━━━━━ Page text ━━━━━

Phill Kline gained national attention and the loyalty of many abortion foes by investigating clinics, but his reputation will cost him his job as the district attorney in Kansas’ most populous county.
Kline lost the Republican primary Tuesday in Johnson County to Steve Howe, a former assistant district attorney.
Howe won 60 percent of the vote and will face Democrat Rick Guinn, another former assistant DA who now is working in the attorney general’s office.
Howe’s main pitch to voters was that the district attorney’s office needs a professional prosecutor, not a politician — a less-than-subtle reference to Kline’s reputation as a passionate anti-abortion Republican.
“I think that truly has hit home to the people of Johnson County,” Howe said of his message. “I think that the thing people were troubled with was: Were decisions being made because of special interests or were decisions made based on the law and the evidence?”
Last year, Kline filed 107 criminal charges against a Planned Parenthood clinic in Overland Park, alleging it falsified documents and performed illegal late-term abortions. The clinic has denied all wrongdoing and said Kline’s anti-abortion politics are driving the case.

━━━━━ Supplied records ━━━━━

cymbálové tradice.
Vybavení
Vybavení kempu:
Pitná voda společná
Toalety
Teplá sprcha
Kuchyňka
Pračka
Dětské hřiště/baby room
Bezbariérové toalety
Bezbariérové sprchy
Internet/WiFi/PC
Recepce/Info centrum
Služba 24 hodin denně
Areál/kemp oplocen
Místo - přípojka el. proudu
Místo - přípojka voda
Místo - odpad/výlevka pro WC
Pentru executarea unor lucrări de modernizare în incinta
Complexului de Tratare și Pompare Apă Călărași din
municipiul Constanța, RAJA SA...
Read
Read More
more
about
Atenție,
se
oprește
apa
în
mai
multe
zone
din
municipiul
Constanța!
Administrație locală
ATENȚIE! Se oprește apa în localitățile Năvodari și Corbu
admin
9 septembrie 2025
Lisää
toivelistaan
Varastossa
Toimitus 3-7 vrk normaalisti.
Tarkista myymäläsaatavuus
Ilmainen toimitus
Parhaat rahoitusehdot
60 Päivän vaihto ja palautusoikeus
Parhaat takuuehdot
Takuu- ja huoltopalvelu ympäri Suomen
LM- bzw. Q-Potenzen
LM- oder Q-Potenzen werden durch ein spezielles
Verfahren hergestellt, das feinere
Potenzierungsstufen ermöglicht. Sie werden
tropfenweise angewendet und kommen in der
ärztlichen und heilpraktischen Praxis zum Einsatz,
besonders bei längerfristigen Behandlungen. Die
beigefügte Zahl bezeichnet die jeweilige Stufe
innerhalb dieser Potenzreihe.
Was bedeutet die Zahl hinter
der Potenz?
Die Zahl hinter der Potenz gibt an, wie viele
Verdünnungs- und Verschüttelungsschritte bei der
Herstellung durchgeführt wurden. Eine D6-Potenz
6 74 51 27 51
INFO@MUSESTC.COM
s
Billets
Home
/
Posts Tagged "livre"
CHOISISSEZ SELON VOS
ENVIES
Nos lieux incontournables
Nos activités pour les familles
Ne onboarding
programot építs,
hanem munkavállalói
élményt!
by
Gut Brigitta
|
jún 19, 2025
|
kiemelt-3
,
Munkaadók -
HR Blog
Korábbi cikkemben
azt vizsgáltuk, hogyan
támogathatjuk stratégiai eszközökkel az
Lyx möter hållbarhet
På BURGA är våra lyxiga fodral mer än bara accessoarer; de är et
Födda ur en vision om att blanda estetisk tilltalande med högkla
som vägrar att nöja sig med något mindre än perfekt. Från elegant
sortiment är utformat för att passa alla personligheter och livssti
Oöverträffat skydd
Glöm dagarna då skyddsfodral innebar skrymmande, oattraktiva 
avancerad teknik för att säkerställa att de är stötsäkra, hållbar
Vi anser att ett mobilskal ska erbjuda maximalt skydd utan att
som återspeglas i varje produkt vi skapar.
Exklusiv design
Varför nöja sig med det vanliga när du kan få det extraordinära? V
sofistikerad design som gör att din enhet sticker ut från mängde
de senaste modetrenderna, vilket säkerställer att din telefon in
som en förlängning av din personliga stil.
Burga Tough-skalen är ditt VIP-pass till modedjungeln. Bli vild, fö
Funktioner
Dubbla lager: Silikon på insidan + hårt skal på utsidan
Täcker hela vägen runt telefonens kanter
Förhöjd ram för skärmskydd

━━━━━

*Task 1*
Repeat the article on Phill Kline word for word, from "Phill Kline gained" to "assistant district attorney.".
*Task 2*
Please carry on with the article on Phill Kline from the point where it stops.

*Reply 1*
Phill Kline gained national attention and the loyalty of many abortion foes by investigating clinics, but his reputation will cost him his job as the district attorney in Kansas’ most populous county.
Kline lost the Republican primary Tuesday in Johnson County to Steve Howe, a former assistant district attorney.

*Reply 2*
Kline had said he was running against a caricature of himself, created by his critics.
He said the Planned Parenthood case was important, but one of thousands the district attorney’s office has handled on his watch.
“He has not tried to make this issue what he is defined by, but you can’t deny it has significant impact,” Kline spokesman Brian Burgess said.
Tuesday’s primaries did contain some good news for Kline’s allies. In Shawnee County, his chief deputy, Eric Rucker, received 64 percent of the vote in a GOP contest against two-term incumbent District Attorney Robert Hecht.
Hecht had raised Rucker’s ties to Kline as an issue, but Rucker countered by saying Hecht was trying to distract voters from a weak record as a prosecutor. Rucker faces Democrat Chad Taylor, a Topeka attorney, in the general election.
Kline has been a highly visible figure in Kansas politics for more than decade, dating back to his service as a legislator in the 1990s.
He served one term as the state’s attorney general and began investigating abortion clinics then. He lost his race for re-election to the state office 2006, but fellow Republicans in Johnson County then appointed Kline to fill the district attorney’s vacancy there. He was seeking a full, four-year term, and he will have to leave office in January.